— Ну а если, — задал я коварный вопрос, — сын, рожденный еврейской матерью, крестился? Принял, скажем, православие? Как тогда?
— Если он стал христианином, — пожал плечами молодой сионист, — значит, он уже не еврей.
Гул негодования прошел по рядам внимавших ему московских евреев, среди которых, как я понял, многие уже сделали свой выбор в пользу Иисуса Христа. Но юноша из Сохнута даже не понял, чем, собственно, вызвано это всеобщее негодование. Его ответ казался ему не просто само собой разумеющимся, но и единственно возможным.
И тогда я спросил:
— Ну а если человек, рожденный еврейской матерью, равно далек и от иудаизма, и от христианства?
— То есть если он атеист? — уточнил сохнутовец.
— Да, — подтвердил я.
— Тогда он, безусловно, является евреем, — последовал ответ.

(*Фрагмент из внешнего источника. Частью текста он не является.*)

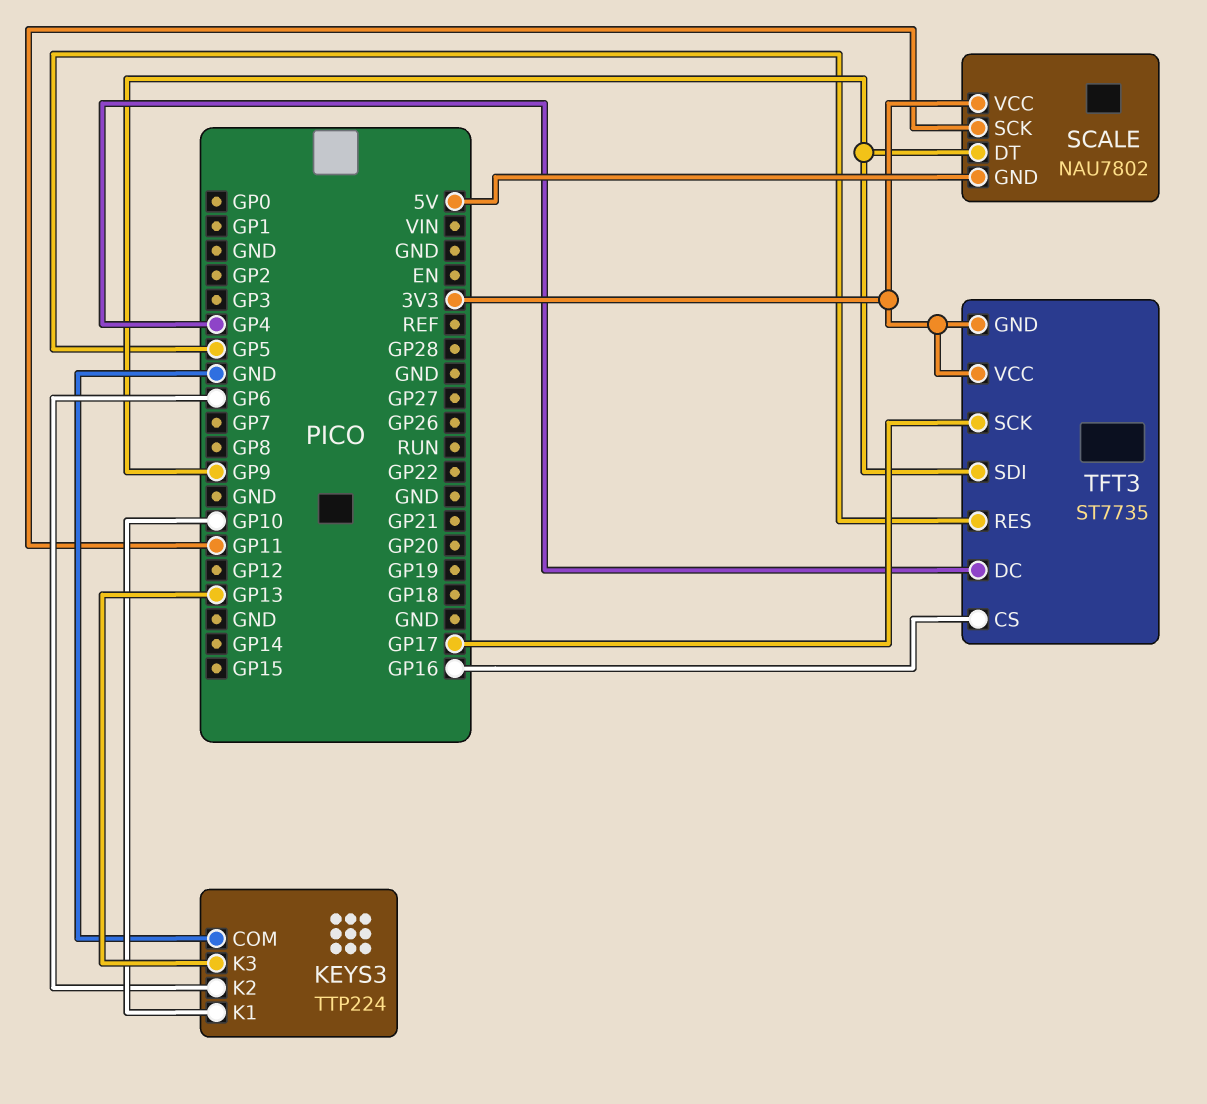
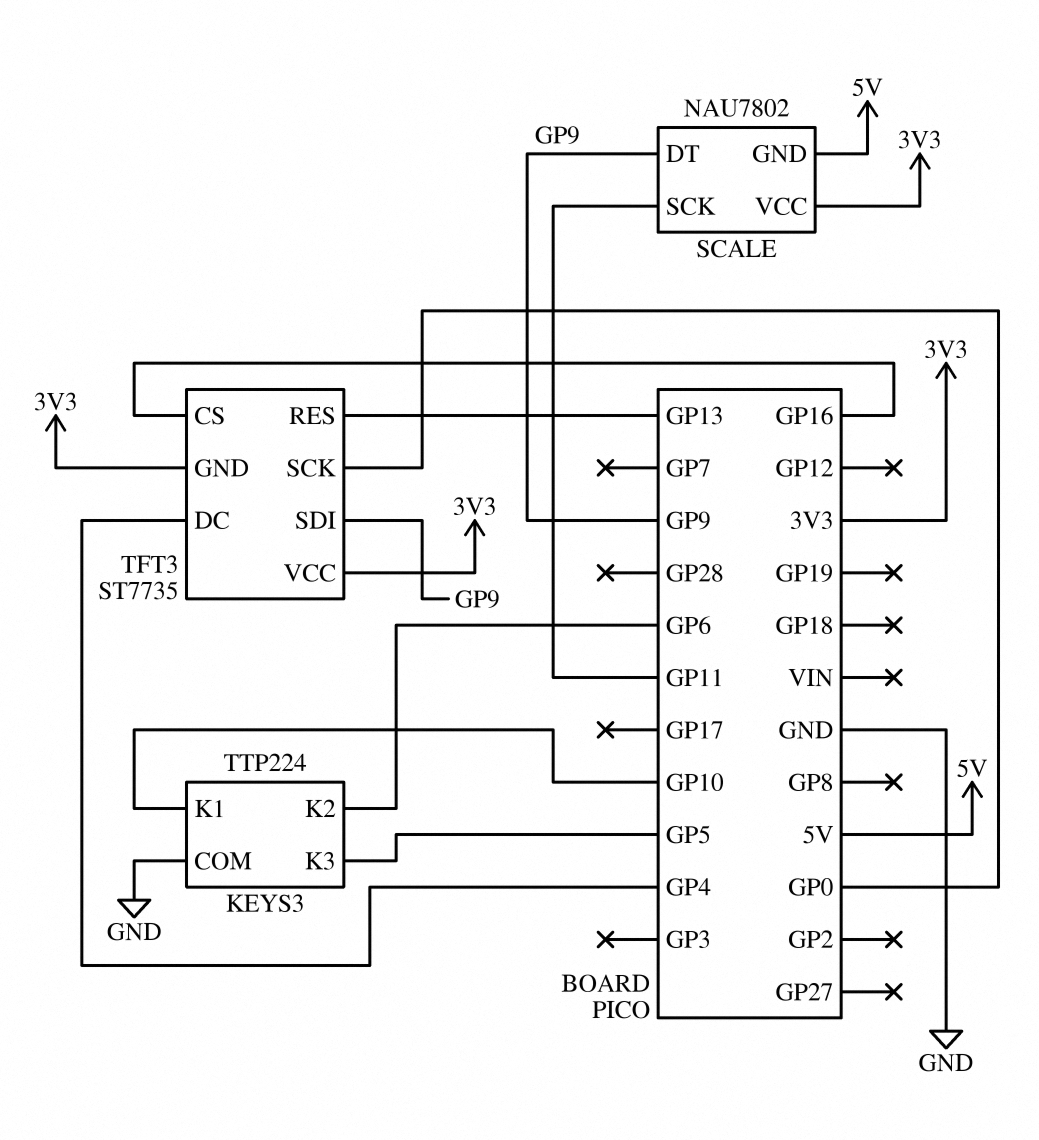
KEYS3 pin K3: GP13 -> GP5
TFT3 pin RES: GP5 -> GP13
TFT3 pin SCK: GP17 -> GP0

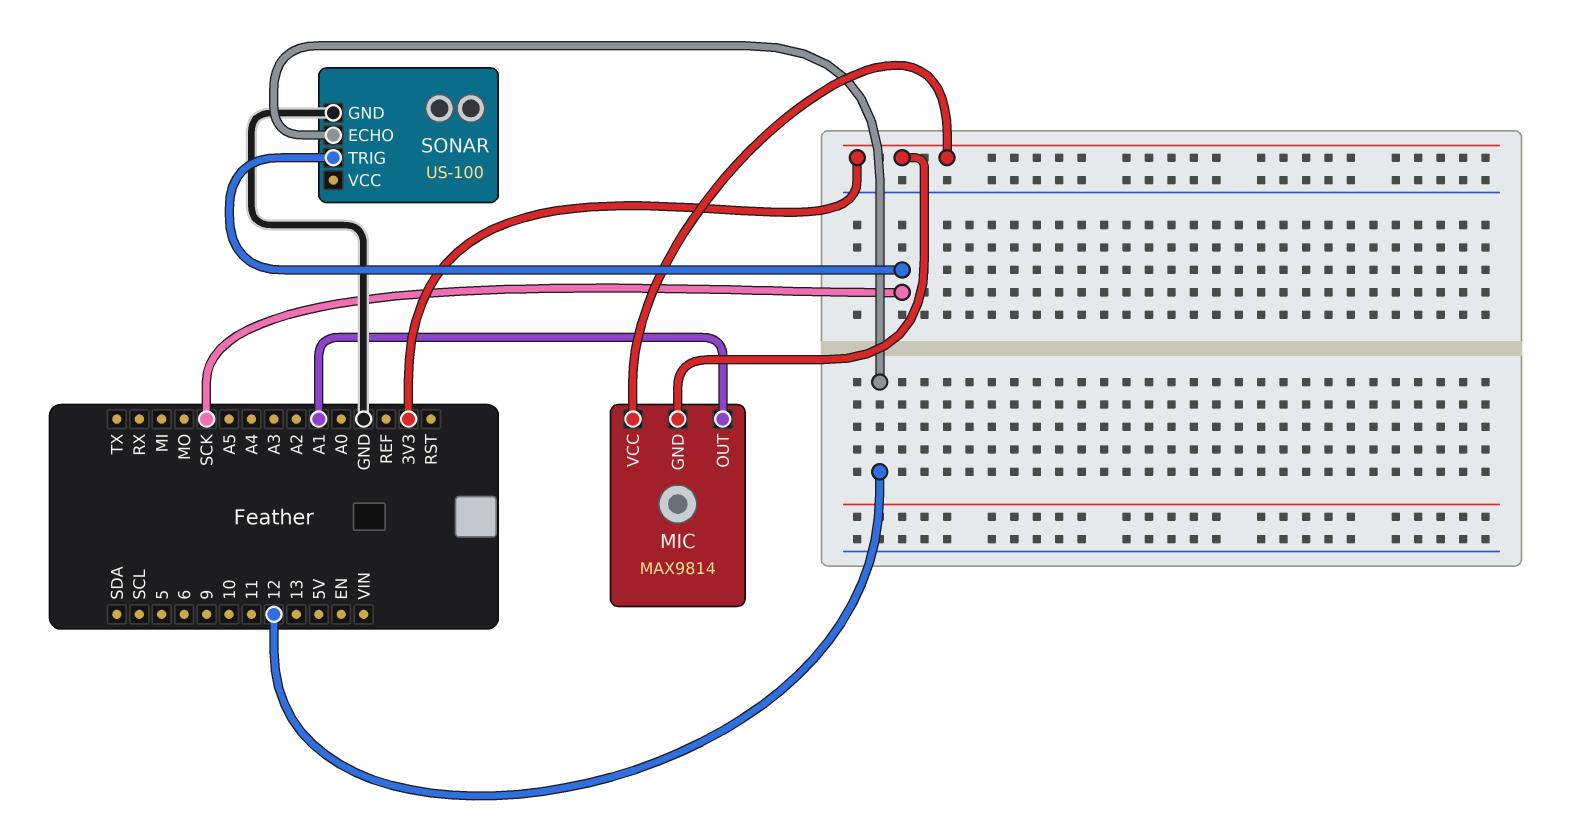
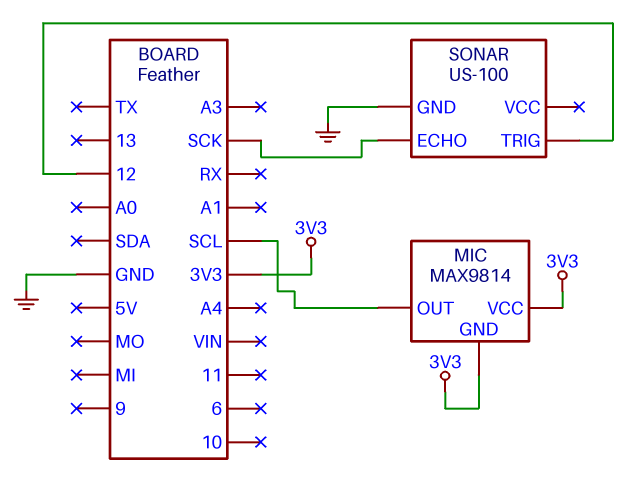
MIC pin OUT: A1 -> SCL
SONAR pin ECHO: 12 -> SCK
SONAR pin TRIG: SCK -> 12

— Но почему?! — искренне удивился я. — Ведь он тоже отошел от иудаизма! Не все ли равно, ушел человек от веры своих отцов в другую веру или в безверие?
— О, это совсем не все равно! — терпеливо объяснил мне, немолодому уже человеку, этот израильский юнец. — Еврей, принявший христианство, уже сделал свой выбор. А атеист еще сам не все про себя знает.
Илья Эренбург по всем этим параметрам подпадает вроде под эту последнюю категорию.
Не принадлежа к иудаизму, так сказать, конфессионально, он не примкнул и ни к какой другой конфессии.
Но однажды он был близок к такому решению.
В автобиографии, опубликованной в 1928 году, рассказывая о раннем, парижском периоде своей жизни, он вспоминает:
Предполагал принять католичество и отправиться в бенедиктинский монастырь. Говорить об этом трудно. Не совершилось.
Писатели. Автобиографии и портреты
современных русских прозаиков.
М., 1928. С. 385.
Поскольку «не совершилось», у него остаются все законные основания продолжать считать себя евреем.
Но вся штука в том, что, даже если бы это и совершилось, Эренбург (для себя, в собственных своих глазах) продолжал бы не только считать себя, но и на самом деле быть, оставаться евреем. Потому что еврей для него — категория не этническая, не конфессиональная и даже не религиозная, а — экзистенциальная.
Примерно в то же время, когда он был готов (под влиянием Франсиса Жамма, стихами которого был тогда очарован) принять католичество, вылились у него из души такие стихотворные строки:
Евреи, с вами жить не в силах,
Чуждаясь, ненавидя вас,
В скитаньях долгих и унылых
Я прихожу к вам всякий раз…
Отравлен я еврейской кровью,
И где-то в сумрачной глуши
Моей блуждающей души
Я к вам таю любовь сыновью,
И в час уныний, в час скорбей,
Я чувствую, что я еврей!
О строке «отравлен я еврейской кровью» уже не скажешь, что речь в ней идет о той крови, «что течет из жил». Нет, это о той крови, что течет в жилах.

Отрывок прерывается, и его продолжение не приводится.